HÜDA KAYA (İstanbul) - Sayın Bakan, Sayın Başkan ve sayın vekil arkadaşlarımız; Sayın Bakanımızın ifadeleri üzerine birkaç cümle ifade etme zorunluluğu hissettim. Şimdi, sivil toplum temsiliyetlerini geçercesine ve onlara herhangi bir misyon biçmeden sadece siyasi temsiliyeti kutsama ifadelerini gördüm Sayın Bakanımızın konuşmasında. Yani biz aslın temsilcileriyiz ve karar mekanizmasında asli olan unsurlar, merkez biziz; biz aslı vekil temsil ettiğimiz için bu karar bize ait olmalı. Bir tekelleşmenin, bir kutsiyetin kendimizde toplanmasının ifadesi oluyor aslında bu.

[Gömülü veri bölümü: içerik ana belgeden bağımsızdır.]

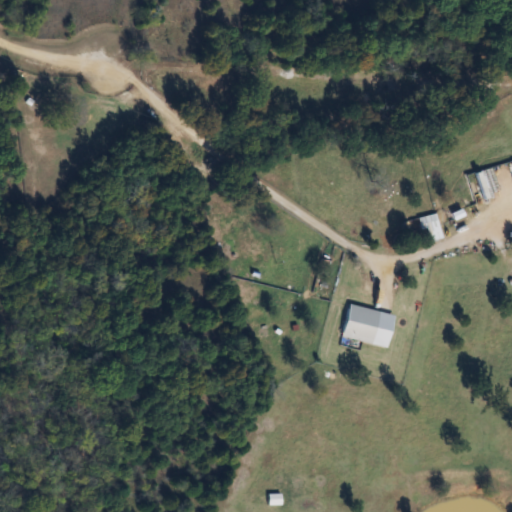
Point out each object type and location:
road: (49, 53)
road: (305, 72)
building: (427, 226)
building: (366, 326)
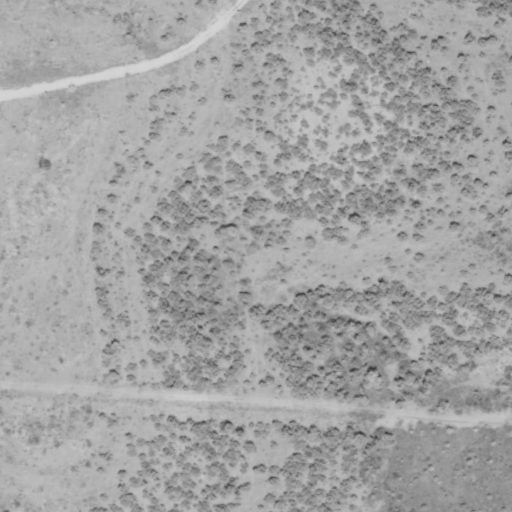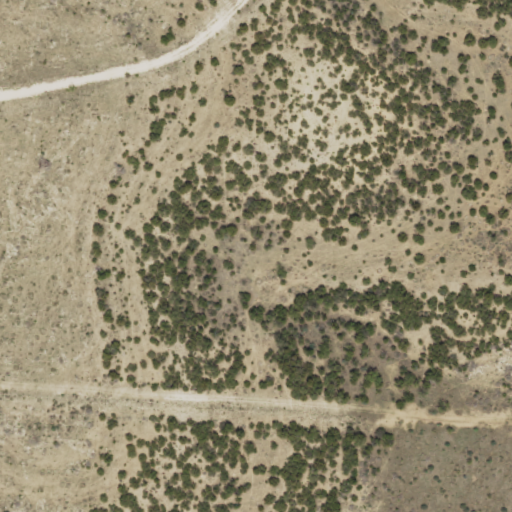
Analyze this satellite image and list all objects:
road: (130, 69)
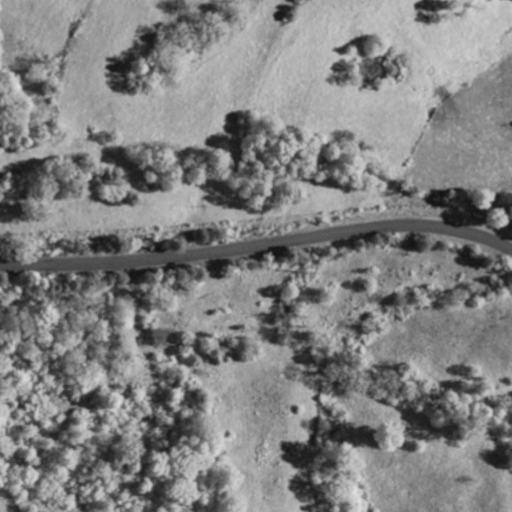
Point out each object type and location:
road: (258, 243)
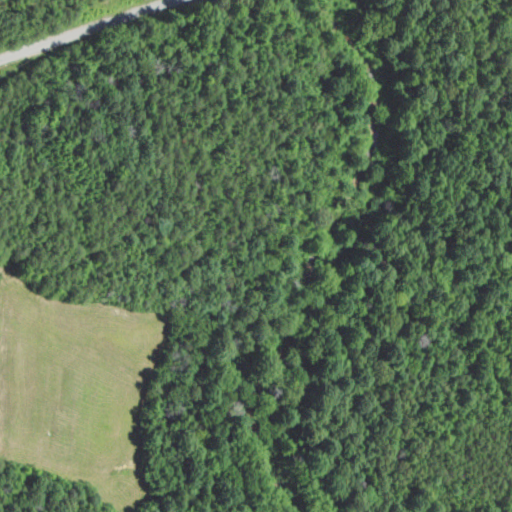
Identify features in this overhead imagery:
road: (78, 23)
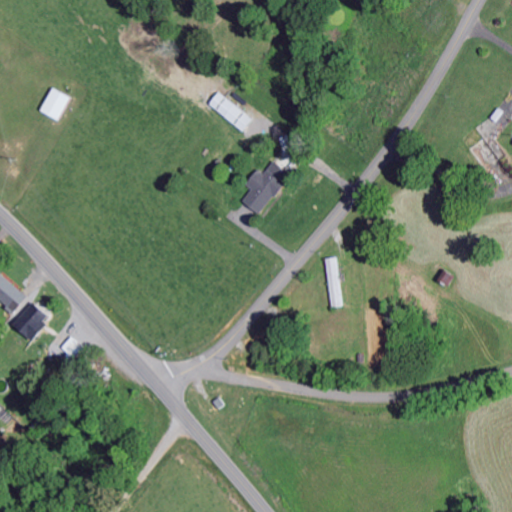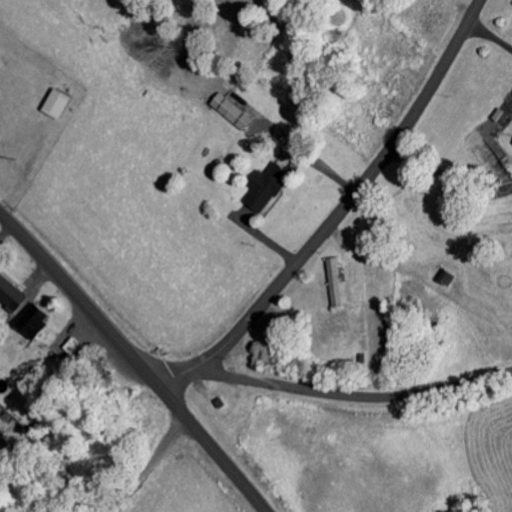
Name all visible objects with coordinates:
building: (50, 106)
building: (228, 114)
building: (511, 148)
building: (261, 189)
road: (356, 191)
building: (332, 285)
building: (8, 298)
building: (27, 324)
building: (68, 350)
road: (134, 361)
road: (330, 392)
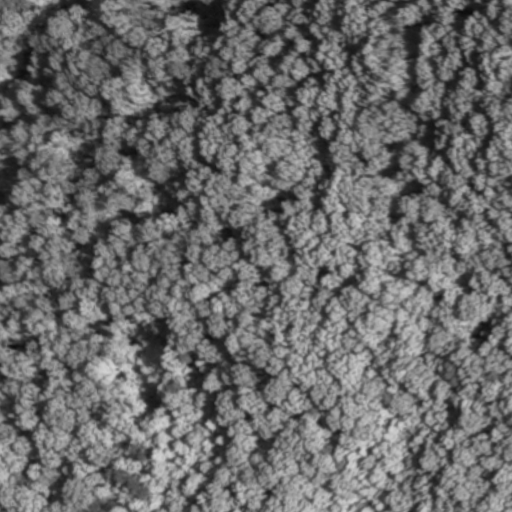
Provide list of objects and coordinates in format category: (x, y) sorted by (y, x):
road: (111, 101)
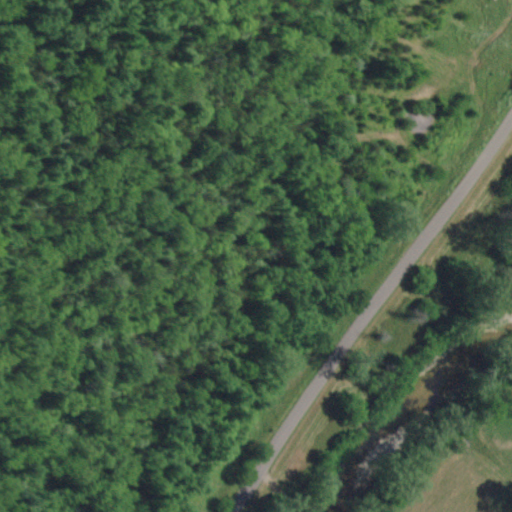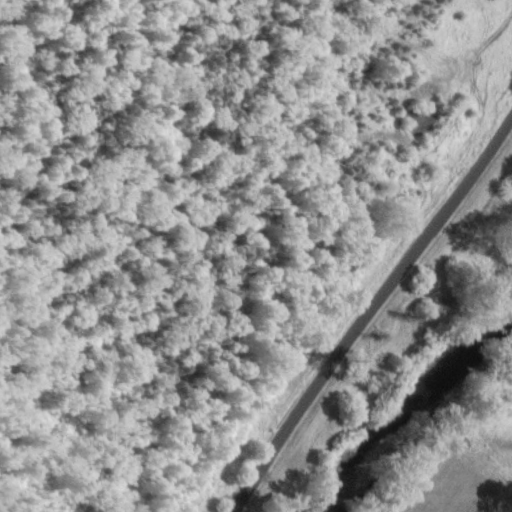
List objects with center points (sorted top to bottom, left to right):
road: (344, 323)
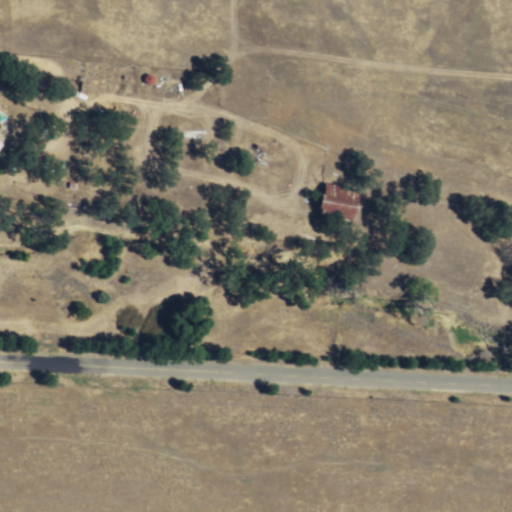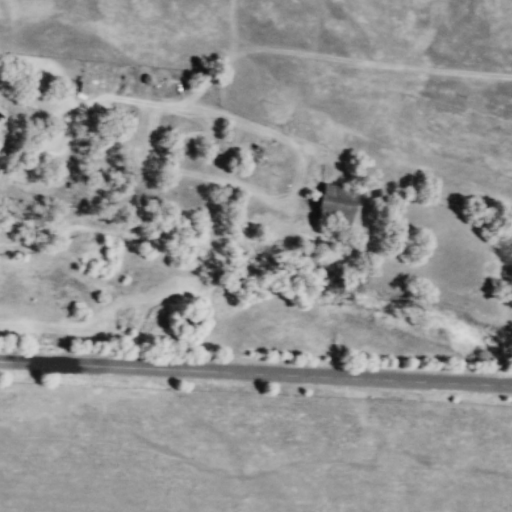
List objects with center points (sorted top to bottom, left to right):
building: (0, 140)
building: (334, 202)
road: (256, 375)
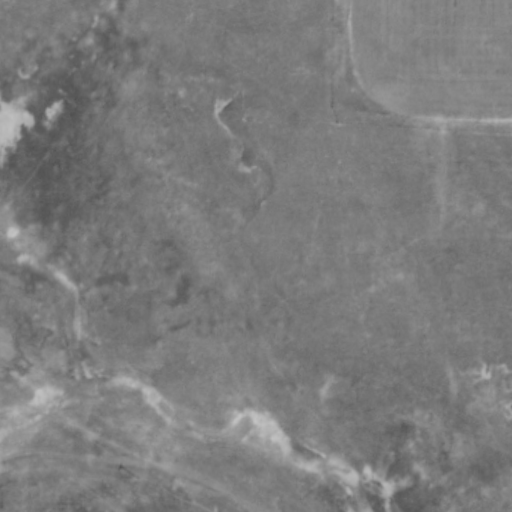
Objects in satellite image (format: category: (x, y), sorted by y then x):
road: (127, 467)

Hesap verilebilir olmak da bizde olmalı yani biz asılsak hem kutsanma ifadesiyle beraber... Fakat şu yansıyor aslında: Yani kutsanmanın yaldızlı ifadelerle kendimizi ifade etmeye benziyor bu. Hesap verilebilir olmayı ifade etmiyor kutsanma. Zaten o kutsanma o sadece kendimizi veya siyasi belli bir egemen gücü merkeze almak hesap verilebilir olmaktan çıkarıyor ve bunu işleyen sistem içerisinde, parlamento sistemi içerisinde de zaten sayısız, defalarca da buna şahidiz. Hesap verilebilir tek bir açık bırakmamacasına her şey tek egemen üst akıl noktasında, merkezde toplanmış durumda ve kimse zaten sivil temsiliyetler, açık alan, sorgulanabilir bir mekanizma bırakılmadığı için bir ses, bir düşünce bırakılamadığı için hesap verilebilirlik de ortadan kalkmış durumda oluyor. Yani bunu böyle meşrulaştırarak izah etmek çok doğru değil Sayın Bakanım. Yani hesap verilebilir olmak bizim halkın, toplumumuzun farklı muhalif, farklı düşünen sivil mekanizmalarına da alan açmamızı gerektirir ki bu bizim daha anlaşılabilir olmamızı sağlasın, yoksa "Biz kendimiz söyler, kendimiz çalarız, kendimiz oynarız, kimseye hesap vermeyiz." anlayışına götürmüş oluyor bizi.

Teşekkür ederim.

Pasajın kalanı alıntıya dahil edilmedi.